Imposer ou proposer ?

Celle-ci prétend dans certains domaines avoir le droit, au nom de la solidarité, d’imposer à l’individu une manière de vivre ou de mourir conforme à l’intérêt général plus qu’à celui, particulier d’un malade parvenu au terme de sa vie et qui serait doté du droit de décider de son sort surtout s’il est en conformité avec les lois les plus élémentaires destinées plus à protéger la vie qu’à condamner à mort et à aider à son exécution. Dans cette éventualité, quelle pourrait être le groupe d’homme et de femmes missionnées par on ne sait qui d’autre que la collectivité pour pourvoir se donner les moyens de réaliser cet acte en toute légalité et dans l’intérêt de l’individu et de la communauté dont il fait partie.

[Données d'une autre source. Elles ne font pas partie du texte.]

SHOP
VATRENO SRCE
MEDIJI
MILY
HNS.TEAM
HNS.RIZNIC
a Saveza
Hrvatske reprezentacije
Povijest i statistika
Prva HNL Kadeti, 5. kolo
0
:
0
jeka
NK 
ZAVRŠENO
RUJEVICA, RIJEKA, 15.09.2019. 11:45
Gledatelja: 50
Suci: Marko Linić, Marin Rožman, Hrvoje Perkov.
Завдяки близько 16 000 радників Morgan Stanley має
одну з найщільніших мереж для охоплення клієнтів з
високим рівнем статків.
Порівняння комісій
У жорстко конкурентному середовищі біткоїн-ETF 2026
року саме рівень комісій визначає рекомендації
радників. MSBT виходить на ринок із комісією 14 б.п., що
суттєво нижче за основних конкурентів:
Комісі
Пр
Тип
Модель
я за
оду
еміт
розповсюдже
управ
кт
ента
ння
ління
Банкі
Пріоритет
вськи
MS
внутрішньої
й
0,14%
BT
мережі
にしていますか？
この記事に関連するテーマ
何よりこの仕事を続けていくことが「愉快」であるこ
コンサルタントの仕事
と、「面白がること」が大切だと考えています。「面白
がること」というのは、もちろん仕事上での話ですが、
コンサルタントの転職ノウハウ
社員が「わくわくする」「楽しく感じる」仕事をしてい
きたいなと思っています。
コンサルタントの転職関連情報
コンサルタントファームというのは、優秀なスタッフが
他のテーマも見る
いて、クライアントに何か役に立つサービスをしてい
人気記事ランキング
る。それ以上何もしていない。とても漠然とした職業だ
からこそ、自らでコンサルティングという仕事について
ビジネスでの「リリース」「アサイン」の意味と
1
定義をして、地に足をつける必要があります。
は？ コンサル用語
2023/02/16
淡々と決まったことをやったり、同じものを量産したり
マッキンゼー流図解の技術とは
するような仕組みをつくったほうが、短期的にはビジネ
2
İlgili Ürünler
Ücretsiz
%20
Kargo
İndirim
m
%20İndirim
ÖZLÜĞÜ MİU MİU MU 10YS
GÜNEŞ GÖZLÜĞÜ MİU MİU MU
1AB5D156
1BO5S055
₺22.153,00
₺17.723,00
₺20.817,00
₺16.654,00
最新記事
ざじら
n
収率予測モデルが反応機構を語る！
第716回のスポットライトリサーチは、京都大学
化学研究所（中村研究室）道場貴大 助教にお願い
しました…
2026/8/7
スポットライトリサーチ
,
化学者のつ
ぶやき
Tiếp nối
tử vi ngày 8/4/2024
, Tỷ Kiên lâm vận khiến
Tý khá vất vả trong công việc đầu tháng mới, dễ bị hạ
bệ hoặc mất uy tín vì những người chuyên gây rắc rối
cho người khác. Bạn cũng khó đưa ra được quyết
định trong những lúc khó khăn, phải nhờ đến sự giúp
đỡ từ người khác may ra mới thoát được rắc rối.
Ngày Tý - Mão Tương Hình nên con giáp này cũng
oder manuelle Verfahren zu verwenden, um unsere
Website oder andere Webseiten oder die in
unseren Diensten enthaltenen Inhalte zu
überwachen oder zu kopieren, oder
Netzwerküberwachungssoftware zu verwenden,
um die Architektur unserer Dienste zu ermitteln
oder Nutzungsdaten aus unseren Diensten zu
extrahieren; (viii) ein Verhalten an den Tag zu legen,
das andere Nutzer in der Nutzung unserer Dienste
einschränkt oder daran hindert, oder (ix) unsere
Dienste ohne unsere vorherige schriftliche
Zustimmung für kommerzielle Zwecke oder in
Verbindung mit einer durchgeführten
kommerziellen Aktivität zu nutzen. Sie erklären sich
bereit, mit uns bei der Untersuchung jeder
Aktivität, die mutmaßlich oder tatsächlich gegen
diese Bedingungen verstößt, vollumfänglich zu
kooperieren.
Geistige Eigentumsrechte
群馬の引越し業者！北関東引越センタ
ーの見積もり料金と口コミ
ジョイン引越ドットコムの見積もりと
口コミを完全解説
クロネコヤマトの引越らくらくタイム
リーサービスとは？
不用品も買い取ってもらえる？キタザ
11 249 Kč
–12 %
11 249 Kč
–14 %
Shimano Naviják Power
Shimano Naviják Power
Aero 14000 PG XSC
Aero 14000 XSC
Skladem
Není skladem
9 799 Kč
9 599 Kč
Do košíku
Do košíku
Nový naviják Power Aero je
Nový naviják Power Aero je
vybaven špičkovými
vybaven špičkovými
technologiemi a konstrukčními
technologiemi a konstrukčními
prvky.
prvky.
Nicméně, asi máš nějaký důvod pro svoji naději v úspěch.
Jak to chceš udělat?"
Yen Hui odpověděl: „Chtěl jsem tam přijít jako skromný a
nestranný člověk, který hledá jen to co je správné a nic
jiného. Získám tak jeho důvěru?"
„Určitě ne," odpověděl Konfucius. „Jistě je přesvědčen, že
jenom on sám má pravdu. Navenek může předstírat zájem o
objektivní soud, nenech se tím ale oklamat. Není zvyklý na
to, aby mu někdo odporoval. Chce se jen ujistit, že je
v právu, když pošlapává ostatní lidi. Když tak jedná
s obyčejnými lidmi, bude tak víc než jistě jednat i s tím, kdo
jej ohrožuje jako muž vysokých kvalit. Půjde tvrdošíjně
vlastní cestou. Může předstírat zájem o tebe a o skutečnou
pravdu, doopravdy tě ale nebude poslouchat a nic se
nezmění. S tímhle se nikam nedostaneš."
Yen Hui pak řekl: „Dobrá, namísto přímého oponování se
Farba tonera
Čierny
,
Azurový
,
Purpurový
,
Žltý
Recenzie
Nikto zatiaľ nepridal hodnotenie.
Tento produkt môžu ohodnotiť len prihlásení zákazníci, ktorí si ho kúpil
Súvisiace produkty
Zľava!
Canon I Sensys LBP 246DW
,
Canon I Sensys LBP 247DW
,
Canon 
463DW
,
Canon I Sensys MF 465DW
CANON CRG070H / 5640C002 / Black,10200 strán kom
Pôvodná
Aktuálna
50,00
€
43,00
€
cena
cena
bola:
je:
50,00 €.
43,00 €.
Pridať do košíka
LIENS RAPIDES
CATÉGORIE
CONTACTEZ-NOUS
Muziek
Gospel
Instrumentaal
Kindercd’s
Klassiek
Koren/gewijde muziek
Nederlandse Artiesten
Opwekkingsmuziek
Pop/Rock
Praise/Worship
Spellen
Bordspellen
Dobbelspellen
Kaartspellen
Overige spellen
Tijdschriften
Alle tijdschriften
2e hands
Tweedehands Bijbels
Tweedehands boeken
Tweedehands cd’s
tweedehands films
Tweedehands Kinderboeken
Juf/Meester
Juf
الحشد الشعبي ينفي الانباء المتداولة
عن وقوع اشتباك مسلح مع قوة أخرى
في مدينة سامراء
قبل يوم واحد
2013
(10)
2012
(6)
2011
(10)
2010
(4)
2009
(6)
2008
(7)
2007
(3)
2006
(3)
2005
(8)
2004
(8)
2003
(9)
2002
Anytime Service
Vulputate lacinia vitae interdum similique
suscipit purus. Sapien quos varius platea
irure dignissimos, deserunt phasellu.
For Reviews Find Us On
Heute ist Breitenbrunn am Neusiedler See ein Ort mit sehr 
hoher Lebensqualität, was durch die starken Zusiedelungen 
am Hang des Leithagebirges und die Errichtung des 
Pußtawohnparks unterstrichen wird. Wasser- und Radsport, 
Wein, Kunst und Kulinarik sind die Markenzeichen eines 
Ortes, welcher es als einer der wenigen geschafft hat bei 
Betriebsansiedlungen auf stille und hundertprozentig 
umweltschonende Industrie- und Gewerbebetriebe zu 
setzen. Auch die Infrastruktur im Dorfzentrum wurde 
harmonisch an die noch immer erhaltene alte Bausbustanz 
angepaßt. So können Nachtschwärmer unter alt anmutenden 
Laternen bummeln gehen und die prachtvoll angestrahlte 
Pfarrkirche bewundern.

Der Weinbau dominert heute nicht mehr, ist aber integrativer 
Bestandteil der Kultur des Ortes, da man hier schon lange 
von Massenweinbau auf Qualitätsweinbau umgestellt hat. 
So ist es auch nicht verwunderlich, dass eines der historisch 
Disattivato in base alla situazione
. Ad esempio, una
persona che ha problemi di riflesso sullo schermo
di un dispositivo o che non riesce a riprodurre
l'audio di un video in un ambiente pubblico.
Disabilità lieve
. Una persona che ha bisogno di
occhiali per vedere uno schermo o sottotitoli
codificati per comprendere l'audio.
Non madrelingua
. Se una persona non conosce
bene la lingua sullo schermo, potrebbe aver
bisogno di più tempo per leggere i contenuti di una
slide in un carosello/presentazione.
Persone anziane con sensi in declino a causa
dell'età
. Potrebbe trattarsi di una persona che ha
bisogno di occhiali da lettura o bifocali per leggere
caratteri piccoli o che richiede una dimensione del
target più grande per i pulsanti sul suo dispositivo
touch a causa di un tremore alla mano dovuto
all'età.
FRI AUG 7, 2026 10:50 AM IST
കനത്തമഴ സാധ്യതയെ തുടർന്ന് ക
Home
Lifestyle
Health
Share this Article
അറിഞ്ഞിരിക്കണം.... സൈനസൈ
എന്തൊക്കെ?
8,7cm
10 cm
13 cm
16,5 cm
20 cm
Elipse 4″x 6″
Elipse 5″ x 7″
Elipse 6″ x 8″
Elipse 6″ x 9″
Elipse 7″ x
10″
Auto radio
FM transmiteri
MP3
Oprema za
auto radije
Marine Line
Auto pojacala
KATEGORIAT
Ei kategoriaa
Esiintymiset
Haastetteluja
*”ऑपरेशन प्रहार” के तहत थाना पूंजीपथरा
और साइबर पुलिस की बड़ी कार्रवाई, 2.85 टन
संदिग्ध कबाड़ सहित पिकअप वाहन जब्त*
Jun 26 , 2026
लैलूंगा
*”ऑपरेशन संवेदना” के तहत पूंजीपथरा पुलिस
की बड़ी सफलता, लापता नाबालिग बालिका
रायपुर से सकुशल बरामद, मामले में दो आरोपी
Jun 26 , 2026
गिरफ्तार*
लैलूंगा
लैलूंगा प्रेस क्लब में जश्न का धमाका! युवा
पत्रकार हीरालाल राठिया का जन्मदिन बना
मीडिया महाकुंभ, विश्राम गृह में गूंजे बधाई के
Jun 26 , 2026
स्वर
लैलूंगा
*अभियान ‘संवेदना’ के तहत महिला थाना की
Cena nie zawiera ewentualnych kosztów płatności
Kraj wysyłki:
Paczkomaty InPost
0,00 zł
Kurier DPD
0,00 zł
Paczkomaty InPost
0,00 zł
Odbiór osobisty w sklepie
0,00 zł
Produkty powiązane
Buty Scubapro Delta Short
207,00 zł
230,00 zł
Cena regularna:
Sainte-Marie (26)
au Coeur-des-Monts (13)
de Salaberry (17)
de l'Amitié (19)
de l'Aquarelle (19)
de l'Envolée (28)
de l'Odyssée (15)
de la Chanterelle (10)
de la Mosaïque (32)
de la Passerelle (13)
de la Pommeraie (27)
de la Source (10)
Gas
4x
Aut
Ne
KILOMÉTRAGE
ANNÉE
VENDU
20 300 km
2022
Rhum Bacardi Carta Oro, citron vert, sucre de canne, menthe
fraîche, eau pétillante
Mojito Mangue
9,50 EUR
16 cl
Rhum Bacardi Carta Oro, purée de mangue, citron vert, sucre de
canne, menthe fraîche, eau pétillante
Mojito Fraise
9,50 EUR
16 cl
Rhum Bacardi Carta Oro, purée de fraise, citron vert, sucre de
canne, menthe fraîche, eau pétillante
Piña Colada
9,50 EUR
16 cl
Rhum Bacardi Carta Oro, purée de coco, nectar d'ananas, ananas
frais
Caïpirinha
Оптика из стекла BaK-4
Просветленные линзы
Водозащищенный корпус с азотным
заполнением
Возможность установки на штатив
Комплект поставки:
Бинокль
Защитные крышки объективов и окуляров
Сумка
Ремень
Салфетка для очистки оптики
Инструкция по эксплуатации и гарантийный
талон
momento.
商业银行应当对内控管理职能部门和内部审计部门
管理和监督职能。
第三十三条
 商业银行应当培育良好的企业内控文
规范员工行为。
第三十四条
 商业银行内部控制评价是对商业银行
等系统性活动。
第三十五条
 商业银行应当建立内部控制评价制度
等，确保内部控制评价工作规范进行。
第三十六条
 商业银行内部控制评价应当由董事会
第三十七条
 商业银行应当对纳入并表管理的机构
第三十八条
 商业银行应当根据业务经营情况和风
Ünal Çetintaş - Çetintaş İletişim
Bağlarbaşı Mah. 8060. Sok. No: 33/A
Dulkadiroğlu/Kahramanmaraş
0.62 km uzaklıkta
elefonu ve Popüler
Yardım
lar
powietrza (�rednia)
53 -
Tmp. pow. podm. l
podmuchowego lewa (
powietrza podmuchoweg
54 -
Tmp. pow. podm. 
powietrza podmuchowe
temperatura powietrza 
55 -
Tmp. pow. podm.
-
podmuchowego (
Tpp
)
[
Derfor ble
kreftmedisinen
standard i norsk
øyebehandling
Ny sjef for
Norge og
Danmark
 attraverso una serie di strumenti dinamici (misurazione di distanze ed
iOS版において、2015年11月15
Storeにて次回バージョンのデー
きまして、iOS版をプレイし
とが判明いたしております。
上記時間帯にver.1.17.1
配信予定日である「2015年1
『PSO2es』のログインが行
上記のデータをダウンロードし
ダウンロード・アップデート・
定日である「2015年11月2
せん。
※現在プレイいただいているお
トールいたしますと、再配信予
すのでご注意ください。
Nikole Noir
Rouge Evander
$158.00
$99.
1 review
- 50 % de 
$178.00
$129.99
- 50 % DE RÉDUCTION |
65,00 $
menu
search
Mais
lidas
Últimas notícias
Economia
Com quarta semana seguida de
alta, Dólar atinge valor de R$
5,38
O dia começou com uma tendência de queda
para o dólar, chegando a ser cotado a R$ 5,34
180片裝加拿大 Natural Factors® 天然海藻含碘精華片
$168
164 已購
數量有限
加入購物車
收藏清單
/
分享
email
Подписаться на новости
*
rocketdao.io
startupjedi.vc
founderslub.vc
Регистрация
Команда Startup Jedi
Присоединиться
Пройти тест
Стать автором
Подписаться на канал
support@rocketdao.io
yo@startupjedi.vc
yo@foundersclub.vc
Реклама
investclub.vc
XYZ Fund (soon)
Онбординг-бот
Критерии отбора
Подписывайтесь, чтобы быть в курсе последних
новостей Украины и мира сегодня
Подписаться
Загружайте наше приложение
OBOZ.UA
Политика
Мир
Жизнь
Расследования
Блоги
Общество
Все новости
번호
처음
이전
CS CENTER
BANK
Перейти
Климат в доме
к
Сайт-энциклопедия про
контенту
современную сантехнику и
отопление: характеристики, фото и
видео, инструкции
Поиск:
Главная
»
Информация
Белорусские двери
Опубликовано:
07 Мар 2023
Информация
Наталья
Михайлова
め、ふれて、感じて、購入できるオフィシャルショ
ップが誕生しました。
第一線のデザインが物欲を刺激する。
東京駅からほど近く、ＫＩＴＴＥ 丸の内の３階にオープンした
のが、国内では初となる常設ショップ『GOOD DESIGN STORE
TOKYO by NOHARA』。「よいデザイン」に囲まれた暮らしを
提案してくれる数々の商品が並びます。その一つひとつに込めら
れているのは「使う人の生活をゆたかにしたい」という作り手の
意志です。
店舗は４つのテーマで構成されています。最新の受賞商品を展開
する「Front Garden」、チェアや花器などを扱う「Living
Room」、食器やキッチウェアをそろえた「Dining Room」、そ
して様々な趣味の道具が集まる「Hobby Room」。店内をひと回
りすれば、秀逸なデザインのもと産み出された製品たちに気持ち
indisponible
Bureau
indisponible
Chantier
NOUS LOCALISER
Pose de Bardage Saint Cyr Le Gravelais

Interventions et décisions

C‘est ainsi que l’on a vu récemment plusieurs institutions intervenir et décider, au moins conseiller de recourir à tel acte destiné à favoriser la poursuite de la vie ou au contraire d’en abréger la durée sous les attendus que telle qu’elle se présente, elle ne saurait pouvoir être poursuivie indéfiniment en raison de l’impossibilité, de l’impuissance des spécialistes de sa sauvegarde à éviter les souffrances qu’elle engendre.

Responsabilité, obligation morale

Dans cette situation, l’oubli de la société consiste essentiellement à décharger les laboratoires scientifiques spécialisés et chargés de réduire sinon de combattre la douleur de la responsabilité et de l’obligation morale d’investir dans la recherche, l’inventivité et les ressources disponibles les moyens de mettre fin à des conditions d’existence inacceptables et dont on n’a senti à aucun moment qu’elles seraient susceptibles de favoriser, d’autoriser la poursuite d’une vie débarrassée de son inconfort, de ses sensations désagréables, surtout des douleurs engendrées et des souffrances irréductibles.

La vie bonne

Que dans des débats, des considérations, un argumentaire puisse être développé qui oppose la vie bonne à son envers misérable à l’aide des institutions, organismes ressortissant à la médecine, au droit, au politique, à la gouvernance de la cité devient d’autant plus chargé de confusion, de désarroi, et d’équivoque qu’il touche l’être humain au cœur de son essence, de ses espoirs et partant de sa raison de vivre.